# WHAT YOU SHOULD DO
Your answer should be every line from the records that contains "Libro".

________________________

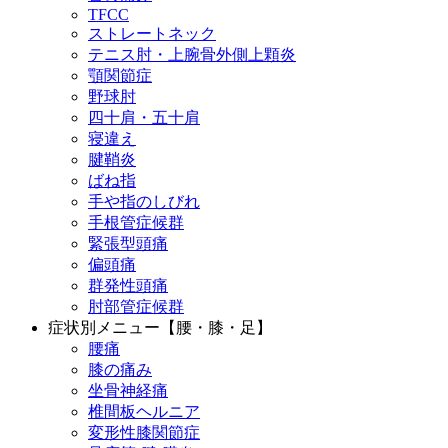
TFCC
ストレートネック
テニス肘・上腕骨外側上顆炎
顎関節症
野球肘
四十肩・五十肩
寝違え
腱鞘炎
ばね指
手や指のしびれ
手根管症候群
緊張型頭痛
偏頭痛
群発性頭痛
肘部管症候群
症状別メニュー【腰・膝・足】
腰痛
膝の痛み
坐骨神経痛
椎間板ヘルニア
変形性膝関節症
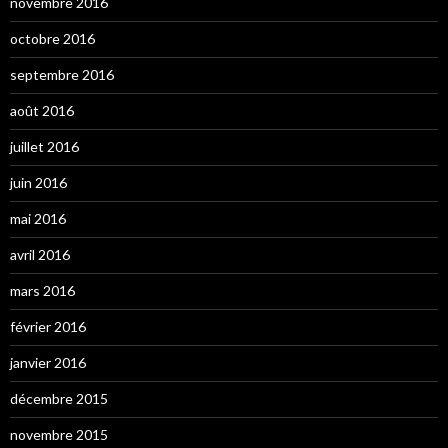
novembre 2016
octobre 2016
septembre 2016
août 2016
juillet 2016
juin 2016
mai 2016
avril 2016
mars 2016
février 2016
janvier 2016
décembre 2015
novembre 2015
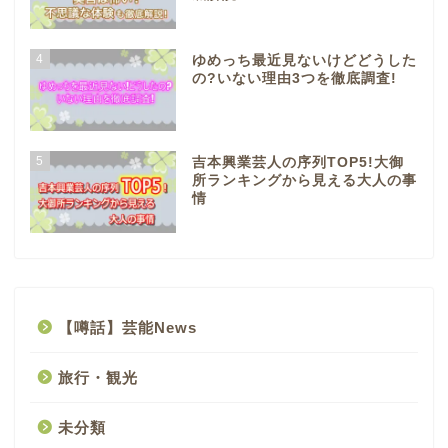
4
ゆめっち最近見ないけどどうした
の?いない理由3つを徹底調査!
5
吉本興業芸人の序列TOP5!大御
所ランキングから見える大人の事
情
【噂話】芸能News
旅行・観光
未分類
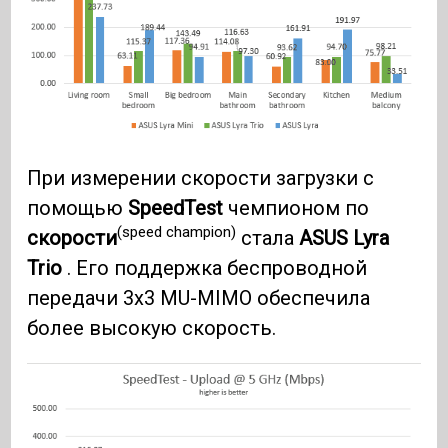
При измерении скорости загрузки с
помощью
SpeedTest
чемпионом по
(speed champion)
скорости
стала
ASUS Lyra
Trio
. Его поддержка беспроводной
передачи 3x3 MU-MIMO обеспечила
более высокую скорость.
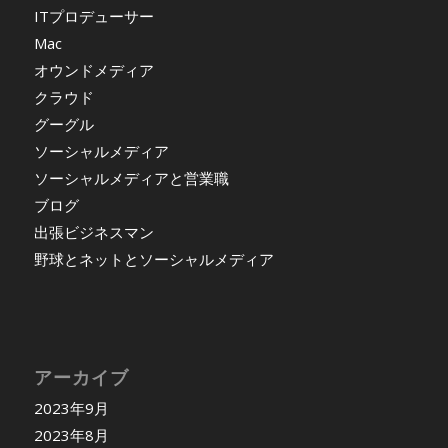
ITプロデューサー
Mac
オウンドメディア
クラウド
グーグル
ソーシャルメディア
ソーシャルメディアと営業職
ブログ
出張ビジネスマン
野球とネットとソーシャルメディア
アーカイブ
2023年9月
2023年8月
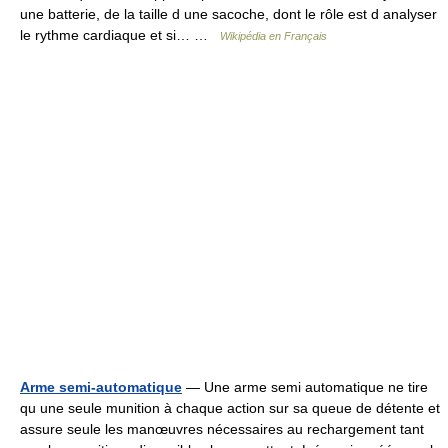
une batterie, de la taille d une sacoche, dont le rôle est d analyser
le rythme cardiaque et si… …
Wikipédia en Français
Arme semi-automatique
— Une arme semi automatique ne tire
qu une seule munition à chaque action sur sa queue de détente et
assure seule les manœuvres nécessaires au rechargement tant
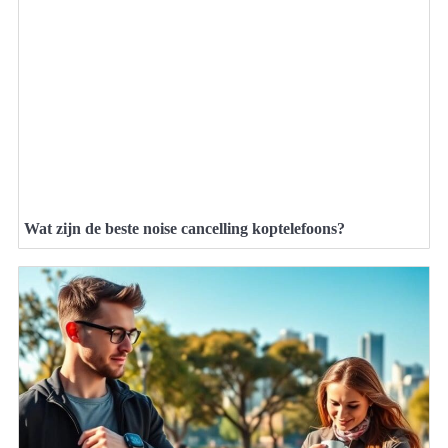
Wat zijn de beste noise cancelling koptelefoons?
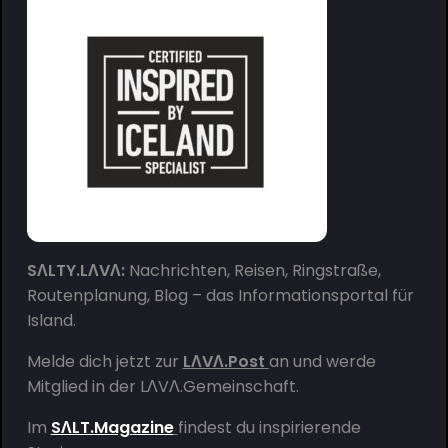
SΛLTY.LΛVΛ:
Nachrichten, Reisen, Ringstraße,
Routenplanung, Blog – das Informationsportal für
Island.
Melde dich jetzt zur
LΛVΛ.Post
an und werde
Mitglied in der
LΛVΛ.Gemeinschaft
.
Im
SΛLT.Magazine
findest du inspirierende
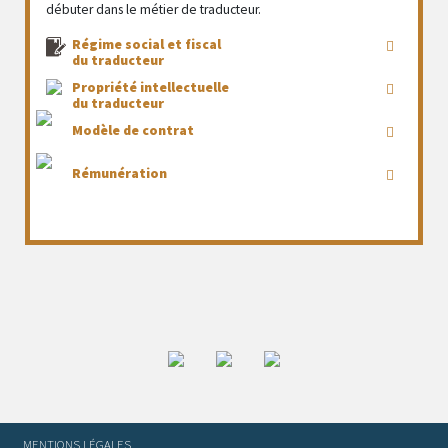
débuter dans le métier de traducteur.
Régime social et fiscal
du traducteur
Propriété intellectuelle
du traducteur
Modèle de contrat
Rémunération
MENTIONS LÉGALES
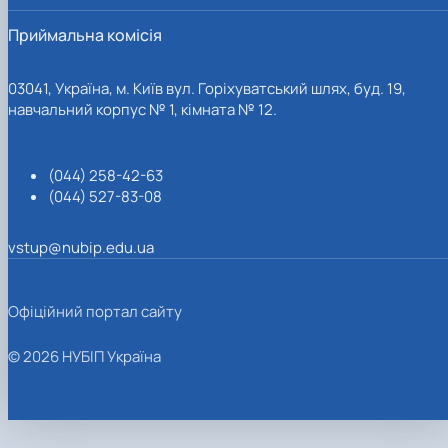
Приймальна комісія
03041, Україна, м. Київ вул. Горіхуватський шлях, буд. 19,
навчальний корпус № 1, кімната № 12.
(044) 258-42-63
(044) 527-83-08
vstup@nubip.edu.ua
Офіційний портал сайту
© 2026 НУБІП Україна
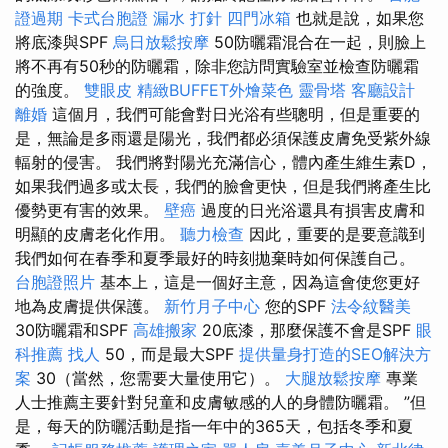
證過期
卡式台胞證
漏水 打針
四門冰箱
也就是說，如果您
將底漆與SPF
烏日放鬆按摩
50防曬霜混合在一起，則臉上
將不再有50秒的防曬霜，除非您訪問實驗室並檢查防曬霜
的強度。
雙眼皮
精緻BUFFET外燴菜色
靈骨塔
客廳設計
離婚
這個月，我們可能會對日光浴有些聰明，但是重要的
是，無論是多雨還是陽光，我們都必須保護皮膚免受紫外線
輻射的侵害。 我們將對陽光充滿信心，體內產生維生素D，
如果我們過多或太長，我們的臉會更快，但是我們將產生比
優勢更有害的效果。
壁癌
過度的日光浴還具有損害皮膚和
明顯的皮膚老化作用。
聽力檢查
因此，重要的是要意識到
我們如何在春季和夏季最好的時刻拋棄時如何保護自己。
台胞證照片
基本上，這是一個好主意，因為這會使您更好
地為皮膚提供保護。
新竹月子中心
您的SPF
法令紋醫美
30防曬霜和SPF
高雄搬家
20底漆，那麼保護不會是SPF
眼
科推薦
找人
50，而是最大SPF
提供量身打造的SEO解決方
案
30（當然，您需要大量使用它）。
大腿放鬆按摩
專業
人士推薦主要針對兒童和皮膚敏感的人的身體防曬霜。 ”但
是，每天的防曬活動是指一年中的365天，包括冬季和夏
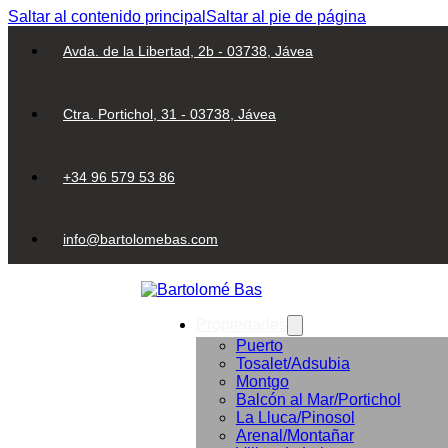
Saltar al contenido principal
Saltar al pie de página
Avda. de la Libertad, 2b - 03738, Jávea
Ctra. Portichol, 31 - 03738, Jávea
+34 96 579 53 86
info@bartolomebas.com
Propiedades
Puerto
Tosalet/Adsubia
Montgo
Balcón al Mar/Portichol
La Lluca/Pinosol
Arenal/Montañar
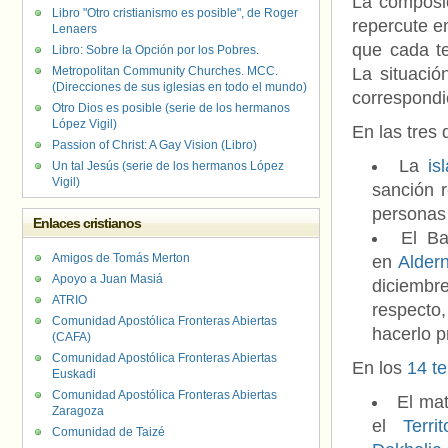
La composic
Libro "Otro cristianismo es posible", de Roger
repercute en
Lenaers
que cada te
Libro: Sobre la Opción por los Pobres.
Metropolitan Community Churches. MCC.
La situació
(Direcciones de sus iglesias en todo el mundo)
correspondie
Otro Dios es posible (serie de los hermanos
López Vigil)
En las tres
Passion of Christ: A Gay Vision (Libro)
La
is
Un tal Jesús (serie de los hermanos López
Vigil)
sanción 
personas
Enlaces cristianos
El Ba
Amigos de Tomás Merton
en
Alder
Apoyo a Juan Masiá
diciembr
ATRIO
respecto
Comunidad Apostólica Fronteras Abiertas
hacerlo 
(CAFA)
Comunidad Apostólica Fronteras Abiertas
En los
14 te
Euskadi
Comunidad Apostólica Fronteras Abiertas
El mat
Zaragoza
el
Terri
Comunidad de Taizé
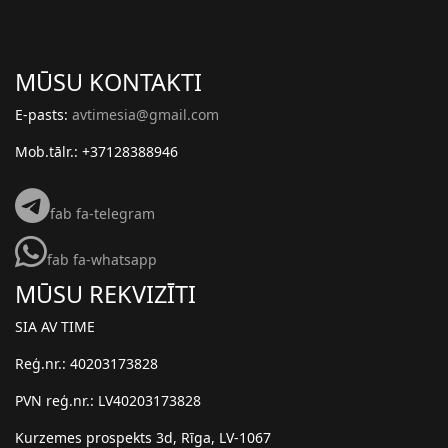
MŪSU KONTAKTI
E-pasts:
avtimesia@gmail.com
Mob.tālr.: +37128388946
fab fa-telegram
fab fa-whatsapp
MŪSU REKVIZĪTI
SIA AV TIME
Reģ.nr.: 40203173828
PVN reģ.nr.: LV40203173828
Kurzemes prospekts 3d, Rīga, LV-1067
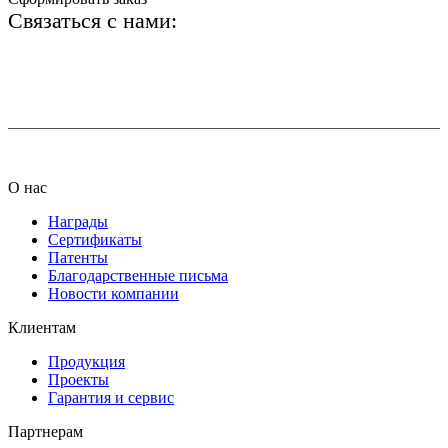
Связаться с нами:
+7 (812) 425-66-22
info@ledel.online
О нас
Награды
Сертификаты
Патенты
Благодарственные письма
Новости компании
Клиентам
Продукция
Проекты
Гарантия и сервис
Партнерам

________________________

# REPLY
Libro "Otro cristianismo es posible", de Roger
Libro: Sobre la Opción por los Pobres.
Passion of Christ: A Gay Vision (Libro)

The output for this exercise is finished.